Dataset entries
Content starts

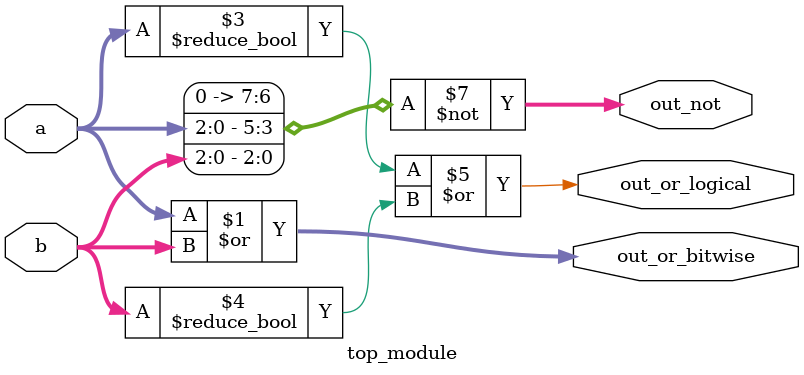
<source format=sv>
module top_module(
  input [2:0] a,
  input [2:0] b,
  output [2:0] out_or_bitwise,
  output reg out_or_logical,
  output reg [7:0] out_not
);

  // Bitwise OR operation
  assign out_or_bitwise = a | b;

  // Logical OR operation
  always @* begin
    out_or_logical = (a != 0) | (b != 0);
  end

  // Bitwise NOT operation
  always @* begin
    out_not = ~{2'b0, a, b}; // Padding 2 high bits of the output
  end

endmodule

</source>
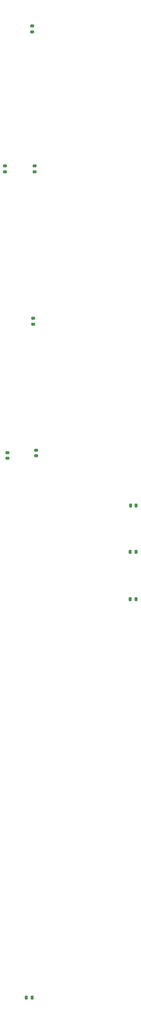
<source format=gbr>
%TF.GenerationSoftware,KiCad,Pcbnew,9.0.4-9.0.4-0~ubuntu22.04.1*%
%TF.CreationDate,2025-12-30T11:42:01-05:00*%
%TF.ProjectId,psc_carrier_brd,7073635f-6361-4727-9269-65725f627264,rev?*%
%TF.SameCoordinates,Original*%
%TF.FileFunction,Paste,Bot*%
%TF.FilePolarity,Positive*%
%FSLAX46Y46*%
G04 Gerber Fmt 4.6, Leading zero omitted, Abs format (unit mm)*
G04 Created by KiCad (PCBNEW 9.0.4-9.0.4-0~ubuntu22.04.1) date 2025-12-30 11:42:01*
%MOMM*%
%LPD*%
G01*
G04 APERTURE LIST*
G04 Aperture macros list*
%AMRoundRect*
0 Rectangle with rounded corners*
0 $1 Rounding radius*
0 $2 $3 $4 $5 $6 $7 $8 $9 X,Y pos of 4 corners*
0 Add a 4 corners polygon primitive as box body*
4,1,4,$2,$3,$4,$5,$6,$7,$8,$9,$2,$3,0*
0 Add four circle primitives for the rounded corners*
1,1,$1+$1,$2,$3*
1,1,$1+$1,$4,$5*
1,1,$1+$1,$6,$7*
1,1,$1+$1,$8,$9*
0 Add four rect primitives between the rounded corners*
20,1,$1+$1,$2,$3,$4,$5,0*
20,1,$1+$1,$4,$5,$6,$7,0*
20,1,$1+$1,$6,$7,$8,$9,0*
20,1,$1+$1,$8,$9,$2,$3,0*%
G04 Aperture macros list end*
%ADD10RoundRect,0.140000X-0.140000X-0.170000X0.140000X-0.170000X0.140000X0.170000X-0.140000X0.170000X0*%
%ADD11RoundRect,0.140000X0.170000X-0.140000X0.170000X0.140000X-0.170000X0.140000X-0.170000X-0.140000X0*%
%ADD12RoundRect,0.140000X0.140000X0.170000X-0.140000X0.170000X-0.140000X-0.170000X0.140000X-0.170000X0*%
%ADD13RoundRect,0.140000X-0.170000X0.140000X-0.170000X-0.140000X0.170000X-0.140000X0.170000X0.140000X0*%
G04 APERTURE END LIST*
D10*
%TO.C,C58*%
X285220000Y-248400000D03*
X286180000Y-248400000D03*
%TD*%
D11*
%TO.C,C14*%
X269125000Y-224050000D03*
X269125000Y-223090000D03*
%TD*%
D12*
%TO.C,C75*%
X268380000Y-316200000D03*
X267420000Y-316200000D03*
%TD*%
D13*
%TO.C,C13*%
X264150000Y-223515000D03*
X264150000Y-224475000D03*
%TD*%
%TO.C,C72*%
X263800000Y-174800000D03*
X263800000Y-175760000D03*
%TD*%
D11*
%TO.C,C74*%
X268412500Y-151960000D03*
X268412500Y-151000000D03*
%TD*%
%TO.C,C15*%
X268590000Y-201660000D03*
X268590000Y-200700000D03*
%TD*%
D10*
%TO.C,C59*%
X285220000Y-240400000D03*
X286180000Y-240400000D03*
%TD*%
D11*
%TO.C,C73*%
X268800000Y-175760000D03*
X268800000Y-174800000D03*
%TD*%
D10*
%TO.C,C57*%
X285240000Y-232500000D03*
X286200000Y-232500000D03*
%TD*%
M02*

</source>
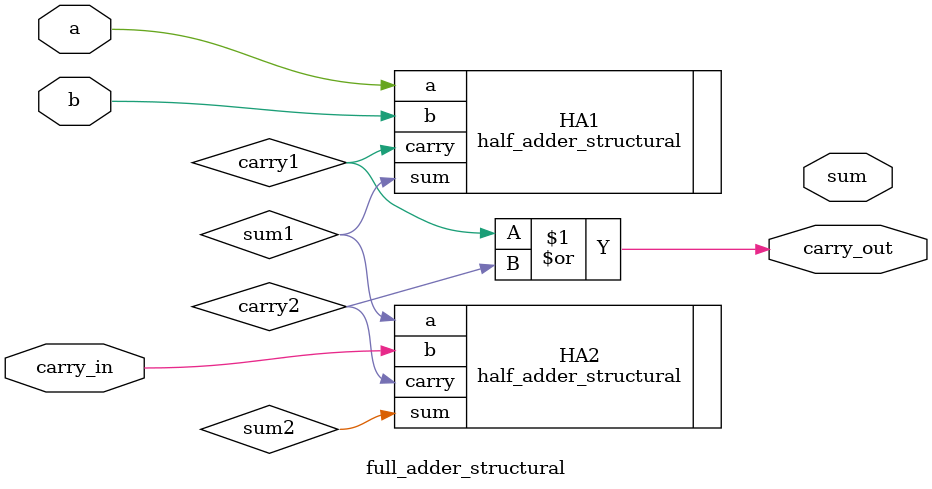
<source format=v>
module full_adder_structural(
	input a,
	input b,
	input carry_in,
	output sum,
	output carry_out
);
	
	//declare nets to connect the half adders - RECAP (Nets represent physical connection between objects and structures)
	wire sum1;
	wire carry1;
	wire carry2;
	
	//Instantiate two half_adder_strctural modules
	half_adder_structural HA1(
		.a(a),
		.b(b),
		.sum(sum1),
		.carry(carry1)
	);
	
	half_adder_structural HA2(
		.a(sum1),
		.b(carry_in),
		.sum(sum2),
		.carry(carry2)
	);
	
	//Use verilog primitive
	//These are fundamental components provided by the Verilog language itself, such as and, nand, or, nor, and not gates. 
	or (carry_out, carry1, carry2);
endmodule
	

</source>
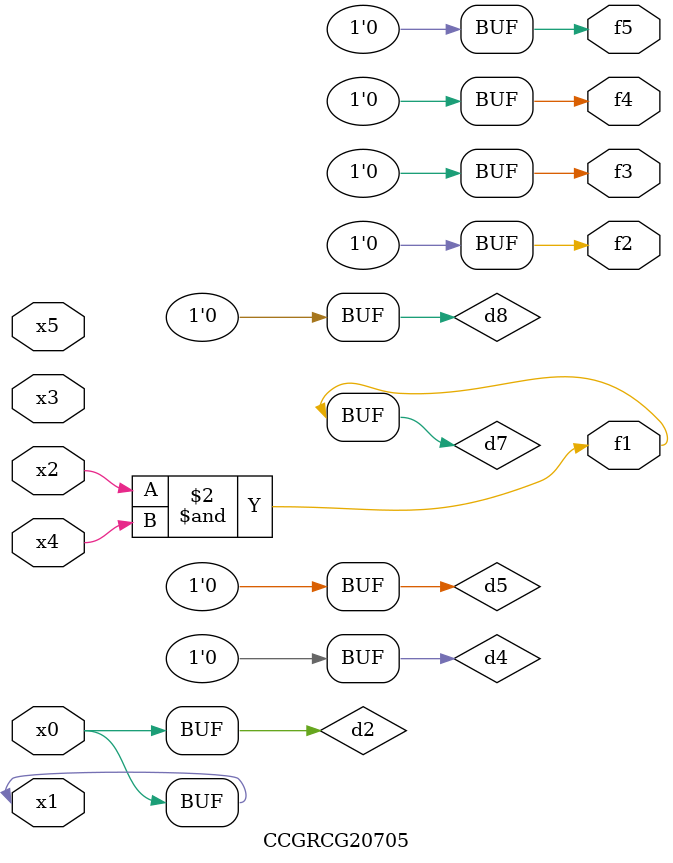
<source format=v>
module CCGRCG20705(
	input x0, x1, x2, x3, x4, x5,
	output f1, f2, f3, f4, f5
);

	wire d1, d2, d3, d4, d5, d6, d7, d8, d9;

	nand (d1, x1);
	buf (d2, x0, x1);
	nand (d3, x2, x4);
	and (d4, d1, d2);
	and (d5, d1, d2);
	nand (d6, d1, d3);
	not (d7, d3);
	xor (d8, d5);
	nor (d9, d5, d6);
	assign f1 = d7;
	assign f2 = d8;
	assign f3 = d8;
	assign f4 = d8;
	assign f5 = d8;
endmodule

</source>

Content ends

YOUR ASSIGNMENT
The records above are to be copied exactly, with no pictures carried over.

FINISHED EXERCISE
<source format=sv>
module top_module(
  input [2:0] a,
  input [2:0] b,
  output [2:0] out_or_bitwise,
  output reg out_or_logical,
  output reg [7:0] out_not
);

  // Bitwise OR operation
  assign out_or_bitwise = a | b;

  // Logical OR operation
  always @* begin
    out_or_logical = (a != 0) | (b != 0);
  end

  // Bitwise NOT operation
  always @* begin
    out_not = ~{2'b0, a, b}; // Padding 2 high bits of the output
  end

endmodule

</source>
<source format=gbr>
%TF.GenerationSoftware,KiCad,Pcbnew,9.0.4-9.0.4-0~ubuntu22.04.1*%
%TF.CreationDate,2025-12-30T11:42:01-05:00*%
%TF.ProjectId,psc_carrier_brd,7073635f-6361-4727-9269-65725f627264,rev?*%
%TF.SameCoordinates,Original*%
%TF.FileFunction,Paste,Bot*%
%TF.FilePolarity,Positive*%
%FSLAX46Y46*%
G04 Gerber Fmt 4.6, Leading zero omitted, Abs format (unit mm)*
G04 Created by KiCad (PCBNEW 9.0.4-9.0.4-0~ubuntu22.04.1) date 2025-12-30 11:42:01*
%MOMM*%
%LPD*%
G01*
G04 APERTURE LIST*
G04 Aperture macros list*
%AMRoundRect*
0 Rectangle with rounded corners*
0 $1 Rounding radius*
0 $2 $3 $4 $5 $6 $7 $8 $9 X,Y pos of 4 corners*
0 Add a 4 corners polygon primitive as box body*
4,1,4,$2,$3,$4,$5,$6,$7,$8,$9,$2,$3,0*
0 Add four circle primitives for the rounded corners*
1,1,$1+$1,$2,$3*
1,1,$1+$1,$4,$5*
1,1,$1+$1,$6,$7*
1,1,$1+$1,$8,$9*
0 Add four rect primitives between the rounded corners*
20,1,$1+$1,$2,$3,$4,$5,0*
20,1,$1+$1,$4,$5,$6,$7,0*
20,1,$1+$1,$6,$7,$8,$9,0*
20,1,$1+$1,$8,$9,$2,$3,0*%
G04 Aperture macros list end*
%ADD10RoundRect,0.140000X-0.140000X-0.170000X0.140000X-0.170000X0.140000X0.170000X-0.140000X0.170000X0*%
%ADD11RoundRect,0.140000X0.170000X-0.140000X0.170000X0.140000X-0.170000X0.140000X-0.170000X-0.140000X0*%
%ADD12RoundRect,0.140000X0.140000X0.170000X-0.140000X0.170000X-0.140000X-0.170000X0.140000X-0.170000X0*%
%ADD13RoundRect,0.140000X-0.170000X0.140000X-0.170000X-0.140000X0.170000X-0.140000X0.170000X0.140000X0*%
G04 APERTURE END LIST*
D10*
%TO.C,C58*%
X285220000Y-248400000D03*
X286180000Y-248400000D03*
%TD*%
D11*
%TO.C,C14*%
X269125000Y-224050000D03*
X269125000Y-223090000D03*
%TD*%
D12*
%TO.C,C75*%
X268380000Y-316200000D03*
X267420000Y-316200000D03*
%TD*%
D13*
%TO.C,C13*%
X264150000Y-223515000D03*
X264150000Y-224475000D03*
%TD*%
%TO.C,C72*%
X263800000Y-174800000D03*
X263800000Y-175760000D03*
%TD*%
D11*
%TO.C,C74*%
X268412500Y-151960000D03*
X268412500Y-151000000D03*
%TD*%
%TO.C,C15*%
X268590000Y-201660000D03*
X268590000Y-200700000D03*
%TD*%
D10*
%TO.C,C59*%
X285220000Y-240400000D03*
X286180000Y-240400000D03*
%TD*%
D11*
%TO.C,C73*%
X268800000Y-175760000D03*
X268800000Y-174800000D03*
%TD*%
D10*
%TO.C,C57*%
X285240000Y-232500000D03*
X286200000Y-232500000D03*
%TD*%
M02*

</source>
<source format=v>
module full_adder_structural(
	input a,
	input b,
	input carry_in,
	output sum,
	output carry_out
);
	
	//declare nets to connect the half adders - RECAP (Nets represent physical connection between objects and structures)
	wire sum1;
	wire carry1;
	wire carry2;
	
	//Instantiate two half_adder_strctural modules
	half_adder_structural HA1(
		.a(a),
		.b(b),
		.sum(sum1),
		.carry(carry1)
	);
	
	half_adder_structural HA2(
		.a(sum1),
		.b(carry_in),
		.sum(sum2),
		.carry(carry2)
	);
	
	//Use verilog primitive
	//These are fundamental components provided by the Verilog language itself, such as and, nand, or, nor, and not gates. 
	or (carry_out, carry1, carry2);
endmodule
	

</source>
<source format=v>
module CCGRCG20705(
	input x0, x1, x2, x3, x4, x5,
	output f1, f2, f3, f4, f5
);

	wire d1, d2, d3, d4, d5, d6, d7, d8, d9;

	nand (d1, x1);
	buf (d2, x0, x1);
	nand (d3, x2, x4);
	and (d4, d1, d2);
	and (d5, d1, d2);
	nand (d6, d1, d3);
	not (d7, d3);
	xor (d8, d5);
	nor (d9, d5, d6);
	assign f1 = d7;
	assign f2 = d8;
	assign f3 = d8;
	assign f4 = d8;
	assign f5 = d8;
endmodule

</source>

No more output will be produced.